LinkedIn has improved its search technology by adding new filters to make it easier for the professional networking site's users to find who and what they are looking for. These filters help users whittle down their queries based on: current company and past company, location, relationship, location, industry, school, and profile languages. The site now features a new "Refine By" module that will include a list of the most relevant facets based on query results.
LinkedIn has improved its search technology by adding new filters to make it
easier for the professional networking site's more than 50 million users to
find new contacts.
LinkedIn users need to be aware of these faceted search filters,
which are generated on the fly based on users' query results and appear in the new Refine By module.
These filters help users whittle down their queries based
on: current company and past company, location, relationship, location, industry,
school, and profile languages.
"The filters are generated in real time for every
query by parsing all matching results and extracting the most important
attributes,"
said LinkedIn Senior Product Manager Esteban Kozak, who shepherds the company's
search efforts. "We then present those to you in an intuitive interface
that lets you select one or multiple filters per facet."

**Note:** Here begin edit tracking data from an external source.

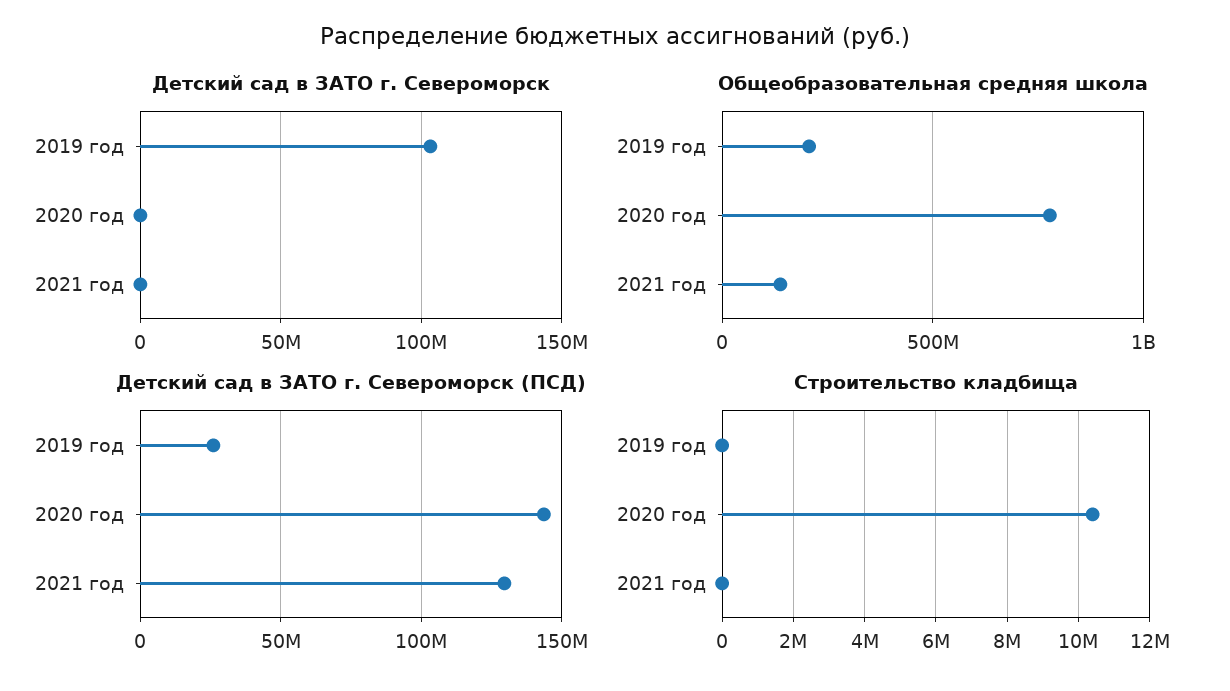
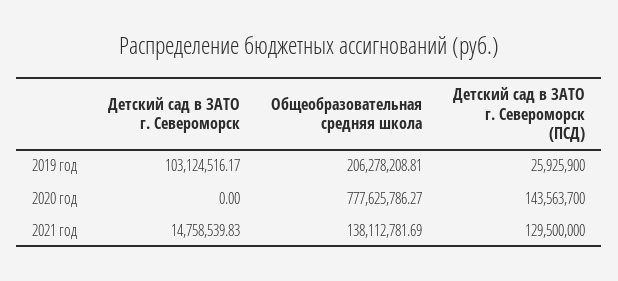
Детский сад в ЗАТО г. Североморск, 2021 год: 0 -> 14758539.83
Строительство кладбища, 2019 год: 0 -> none
Строительство кладбища, 2020 год: 10400000 -> none
Строительство кладбища, 2021 год: 0 -> none

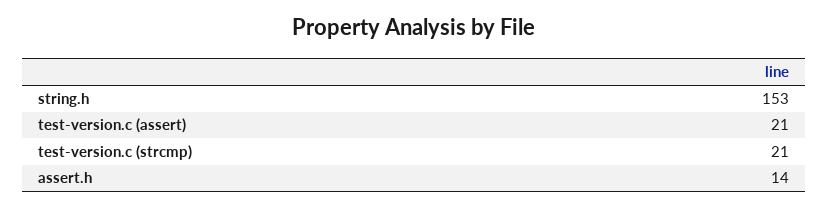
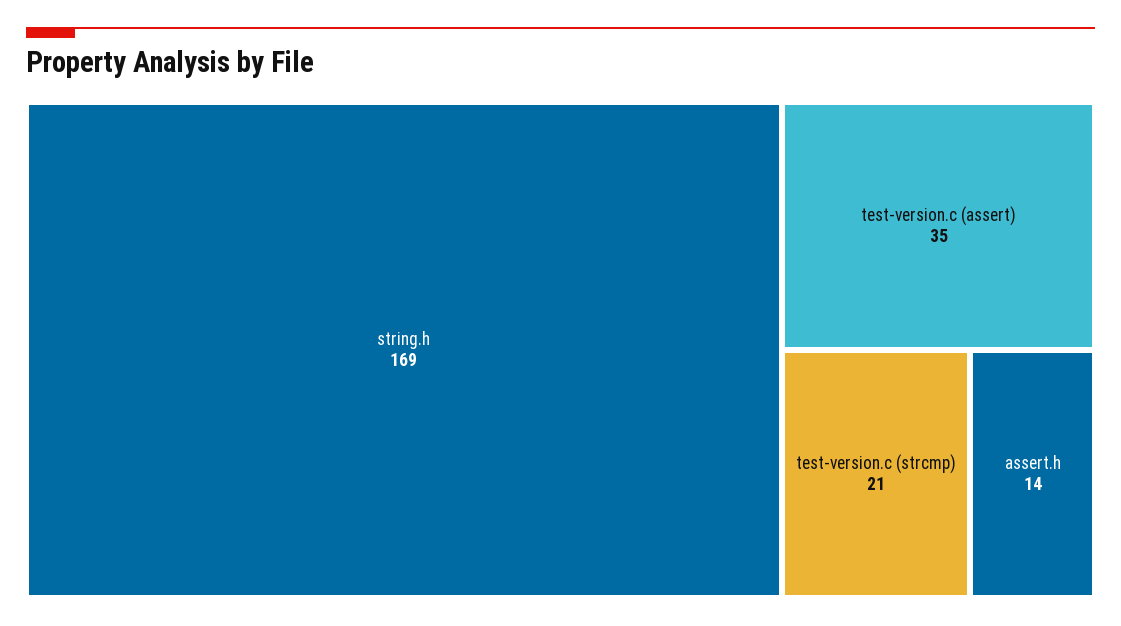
string.h: 153 -> 169
test-version.c (assert): 21 -> 35

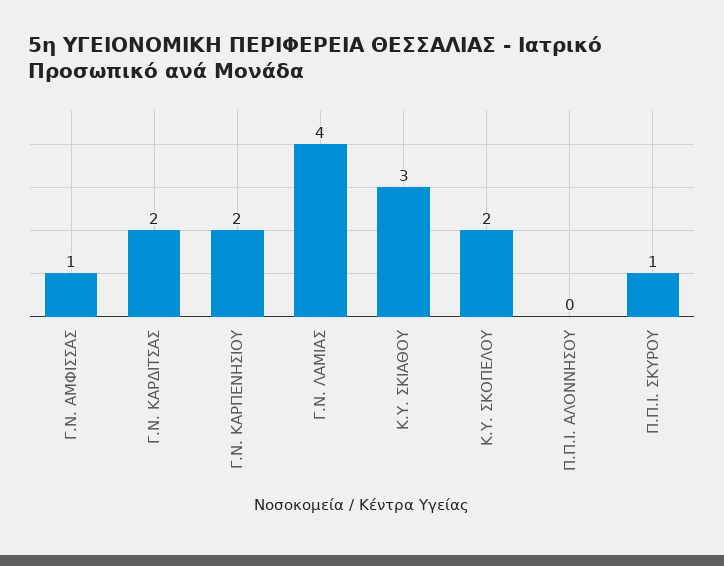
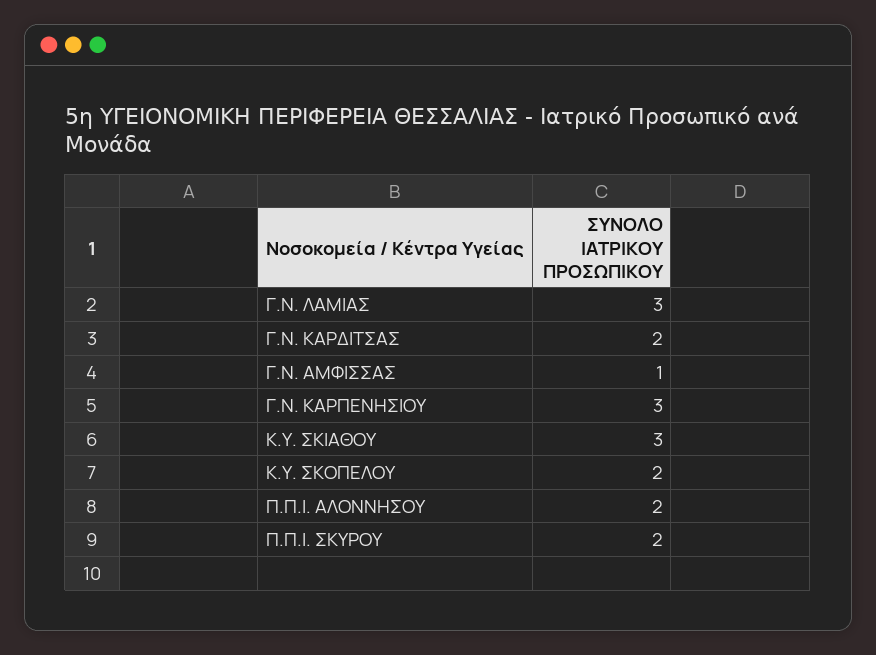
Γ.Ν. ΚΑΡΠΕΝΗΣΙΟΥ: 2 -> 3
Γ.Ν. ΛΑΜΙΑΣ: 4 -> 3
Π.Π.Ι. ΑΛΟΝΝΗΣΟΥ: 0 -> 2
Π.Π.Ι. ΣΚΥΡΟΥ: 1 -> 2

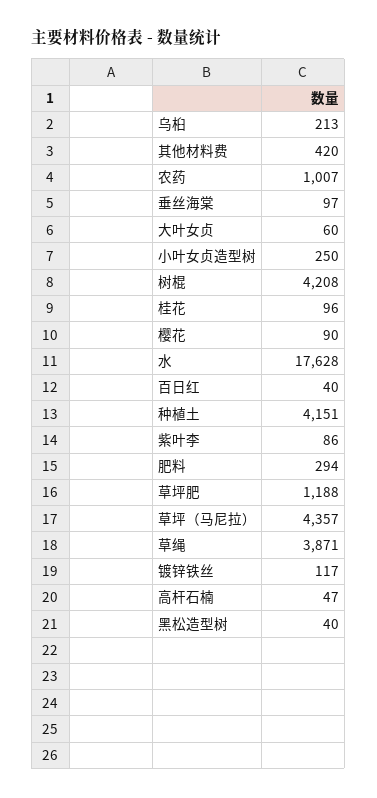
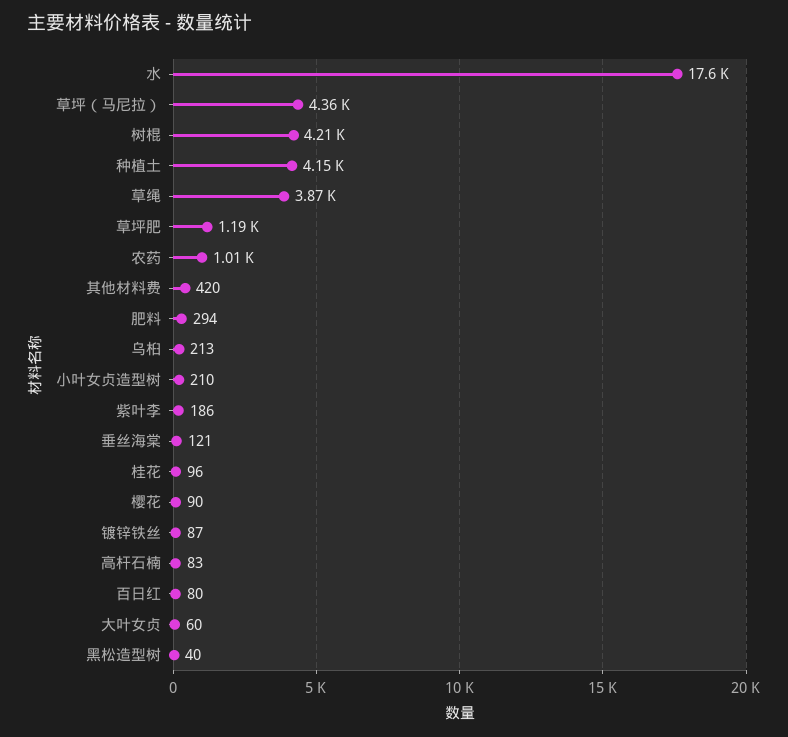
垂丝海棠: 97 -> 121
小叶女贞造型树: 250 -> 210
百日红: 40 -> 80
紫叶李: 86 -> 186
镀锌铁丝: 117 -> 87
高杆石楠: 47 -> 83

In a demonstration video, Kozak found experts in the oil
exploration industry. He typed "drilling" into the search box, and
saw 22,900 contacts. To narrow this down, he then chose Oil and Energy from the
Industry facet, whittling the options down to 12,200 contacts.
He further pared the search to by location, picking
Venezuela. Finally, he picked U.S. companies -- Halliburton and Chevron -- and
got seven contacts, a much more manageable number.
This is a vast improvement over LinkedIn's previous search,
helping users improve the needle-in-the-haystack factor of finding valuable
contacts.
Faceted search filters come more than a year after
LinkedIn
rolled out its new people search technology, which let users search for contacts
by name, company, school, language and other categories.
In his blog post, Kozak said this launch almost doubled overall
search activity on LinkedIn. This is no surprise; search on LinkedIn was
generally poor before Kozak and his team launched people search. Expect search
to increase with these new filters.
Will faceted search bring new users to LinkedIn? No, but
it will ensure the existing users have better opportunities for finding
relevant, professional contacts.
The move also comes a month after LinkedIn
inked a deal with Twitter to enable users to tweet their status from LinkedIn
and pipe their Twitter tweets to LinkedIn from Twitter.
The company in November
also formally
launched its development platform to let software programmers put LinkedIn's
profile content into their business applications and Web sites.